“Two Doves”
from the album Bitte Orca
2009
iTunes
Elusive Brooklyn innovators Dirty Projectors are unafraid to stretch convention — so much so that previous releases have teetered on a fine line between experimental and unlistenable. With Bitte Orca, the band’s first for Domino, conventional pop pomp gets a hammering into new forms while still retaining essential melodiousness, making this a wholly more appealing venture than previous long-players.
Dirty Projectors’ lynchpin, David Longstreth, is a formidable songwriter, reimagining the capabilities of instrumentation so that the female voice becomes a multi-tracked orchestra and keyboards create string symphonies. A craftsman relies on the quality of his tools and, in the singular vocal abilities of Amber Coffman and Angel Deradoorian, Longstreth has found musicians-in-kind, keen to rewrite the rulebooks.
Bitte Orca features solo vocal performances from both Coffman and Derdoorian, with the former taking the lead on odd R’n’B reinvention “Stillness is the Move” and the latter embellishing the string-flecked classicisms of “Two Doves;“ both have been penned by Longstreth with the particular talents of each vocalist in mind.
Much of the rest of the album runs to a steady groove that swings between folk and funk. “Temecular Sunrise” sees electric guitars played like violins as the rhythm is obscured by syncopation and time changes, while “Fluorescent Half Dome” features staccato monkey howling, the like of which rarely finds a home in pop.
That said, much of Longstreth’s work conjures the baroque through languishing motifs and lavish ornamentation, especially in the illustrious antiphonal arrangement of “Remade Horizon.” Bitte Orca is imbued with Dirty Projectors’ characteristically intimidating intelligence, but this time their vision is sugared by a hankering for pop hooks.

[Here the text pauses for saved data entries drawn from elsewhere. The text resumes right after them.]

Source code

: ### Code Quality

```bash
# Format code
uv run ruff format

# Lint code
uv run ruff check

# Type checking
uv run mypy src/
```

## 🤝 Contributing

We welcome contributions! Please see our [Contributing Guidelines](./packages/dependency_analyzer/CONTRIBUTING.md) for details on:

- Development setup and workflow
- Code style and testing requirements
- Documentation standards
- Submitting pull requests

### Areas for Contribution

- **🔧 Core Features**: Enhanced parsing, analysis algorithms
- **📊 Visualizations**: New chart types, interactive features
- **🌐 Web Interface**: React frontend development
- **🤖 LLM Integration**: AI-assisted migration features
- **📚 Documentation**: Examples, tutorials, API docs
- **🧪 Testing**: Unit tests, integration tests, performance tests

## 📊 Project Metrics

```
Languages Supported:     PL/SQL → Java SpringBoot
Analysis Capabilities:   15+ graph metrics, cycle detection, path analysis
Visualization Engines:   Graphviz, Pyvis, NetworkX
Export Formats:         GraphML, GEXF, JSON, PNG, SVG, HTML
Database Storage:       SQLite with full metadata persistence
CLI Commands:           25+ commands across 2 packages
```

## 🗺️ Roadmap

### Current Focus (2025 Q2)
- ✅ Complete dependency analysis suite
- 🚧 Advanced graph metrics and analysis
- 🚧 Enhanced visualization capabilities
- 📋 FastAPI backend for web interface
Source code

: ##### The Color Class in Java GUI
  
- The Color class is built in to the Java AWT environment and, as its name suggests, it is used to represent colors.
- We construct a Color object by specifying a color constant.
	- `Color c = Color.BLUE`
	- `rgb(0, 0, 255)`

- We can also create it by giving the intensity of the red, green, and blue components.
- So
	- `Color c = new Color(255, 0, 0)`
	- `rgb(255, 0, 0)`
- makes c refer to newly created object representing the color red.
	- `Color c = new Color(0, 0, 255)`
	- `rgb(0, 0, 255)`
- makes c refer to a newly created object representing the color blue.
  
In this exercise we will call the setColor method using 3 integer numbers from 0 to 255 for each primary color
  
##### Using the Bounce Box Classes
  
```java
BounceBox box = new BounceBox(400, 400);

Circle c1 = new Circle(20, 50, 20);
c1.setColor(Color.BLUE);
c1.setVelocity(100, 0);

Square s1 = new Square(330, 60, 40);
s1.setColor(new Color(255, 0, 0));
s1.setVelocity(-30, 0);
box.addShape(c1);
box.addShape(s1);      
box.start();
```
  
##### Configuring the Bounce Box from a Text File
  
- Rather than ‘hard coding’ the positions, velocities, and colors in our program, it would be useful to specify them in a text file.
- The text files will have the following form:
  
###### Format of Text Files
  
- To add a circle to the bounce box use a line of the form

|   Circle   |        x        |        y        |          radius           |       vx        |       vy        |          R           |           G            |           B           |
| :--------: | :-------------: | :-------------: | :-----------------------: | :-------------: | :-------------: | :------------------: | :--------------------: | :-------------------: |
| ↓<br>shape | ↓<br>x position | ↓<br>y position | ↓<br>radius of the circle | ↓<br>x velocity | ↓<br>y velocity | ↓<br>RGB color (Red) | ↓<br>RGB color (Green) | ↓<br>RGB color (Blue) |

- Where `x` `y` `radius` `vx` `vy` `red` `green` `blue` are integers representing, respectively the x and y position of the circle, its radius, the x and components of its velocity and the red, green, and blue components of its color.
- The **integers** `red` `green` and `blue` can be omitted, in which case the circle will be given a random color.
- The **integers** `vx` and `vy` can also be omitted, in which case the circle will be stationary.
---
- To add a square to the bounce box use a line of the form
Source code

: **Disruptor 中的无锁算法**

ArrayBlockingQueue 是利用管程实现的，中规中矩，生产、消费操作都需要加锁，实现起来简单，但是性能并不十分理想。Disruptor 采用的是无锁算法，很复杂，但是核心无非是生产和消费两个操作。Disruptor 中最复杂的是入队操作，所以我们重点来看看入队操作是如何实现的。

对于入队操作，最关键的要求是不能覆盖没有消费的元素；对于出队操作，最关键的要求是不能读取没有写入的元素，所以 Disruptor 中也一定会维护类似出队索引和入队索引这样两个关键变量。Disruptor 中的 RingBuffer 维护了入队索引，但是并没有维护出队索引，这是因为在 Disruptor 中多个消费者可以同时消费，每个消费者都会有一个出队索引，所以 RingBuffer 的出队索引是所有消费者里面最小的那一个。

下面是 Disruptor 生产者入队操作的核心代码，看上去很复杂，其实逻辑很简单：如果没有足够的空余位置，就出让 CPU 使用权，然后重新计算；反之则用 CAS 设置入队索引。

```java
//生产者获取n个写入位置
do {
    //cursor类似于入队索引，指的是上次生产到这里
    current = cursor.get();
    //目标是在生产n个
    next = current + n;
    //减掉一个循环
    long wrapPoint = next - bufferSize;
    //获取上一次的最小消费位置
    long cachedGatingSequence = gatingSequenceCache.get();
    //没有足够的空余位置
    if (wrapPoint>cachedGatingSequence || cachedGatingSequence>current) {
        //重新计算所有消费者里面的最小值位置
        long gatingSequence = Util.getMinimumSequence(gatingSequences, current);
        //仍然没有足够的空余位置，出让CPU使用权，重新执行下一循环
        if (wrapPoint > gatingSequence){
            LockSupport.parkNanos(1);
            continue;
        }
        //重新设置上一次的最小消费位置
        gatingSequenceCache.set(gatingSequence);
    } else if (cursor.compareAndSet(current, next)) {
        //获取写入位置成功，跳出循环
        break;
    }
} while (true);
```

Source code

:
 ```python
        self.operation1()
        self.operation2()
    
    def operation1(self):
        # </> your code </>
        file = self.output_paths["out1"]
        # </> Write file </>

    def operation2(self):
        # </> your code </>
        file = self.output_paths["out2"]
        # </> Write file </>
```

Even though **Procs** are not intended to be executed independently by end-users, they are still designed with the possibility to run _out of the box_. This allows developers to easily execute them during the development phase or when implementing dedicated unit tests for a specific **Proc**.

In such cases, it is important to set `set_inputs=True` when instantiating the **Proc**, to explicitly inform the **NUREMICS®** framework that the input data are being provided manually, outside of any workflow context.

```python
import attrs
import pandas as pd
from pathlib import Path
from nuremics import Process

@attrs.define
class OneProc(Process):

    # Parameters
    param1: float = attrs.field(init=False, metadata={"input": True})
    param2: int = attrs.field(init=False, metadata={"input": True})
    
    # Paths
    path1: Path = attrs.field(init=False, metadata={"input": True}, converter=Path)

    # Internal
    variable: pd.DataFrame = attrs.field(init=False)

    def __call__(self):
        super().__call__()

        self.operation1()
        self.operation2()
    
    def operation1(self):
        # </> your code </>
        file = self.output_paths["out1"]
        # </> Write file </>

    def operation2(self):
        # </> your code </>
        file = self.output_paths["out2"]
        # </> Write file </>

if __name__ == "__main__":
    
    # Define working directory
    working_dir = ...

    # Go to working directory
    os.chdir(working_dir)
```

This vision runs thinnest during its brushings with the overwrought. Bitte Orca gleams, sonically sun-drenched, with damp-eye joyousness that can grate on repeated listens. Longstreth’s vocal, like those of his female counterparts, lacks any subtlety. This is perhaps essential in order to carry the strangeness of his songs, yet it does tend to saturate.
Featured as they were on the much-lauded charity compilation Dark Was the Night, Dirty Projectors had already piqued the interest of many an ear in 2009 — but with Bitte Orca. the artistic potential of David Longstreth is fully realized. A genre-bending feat of studied musicianship, this really is one not to be missed.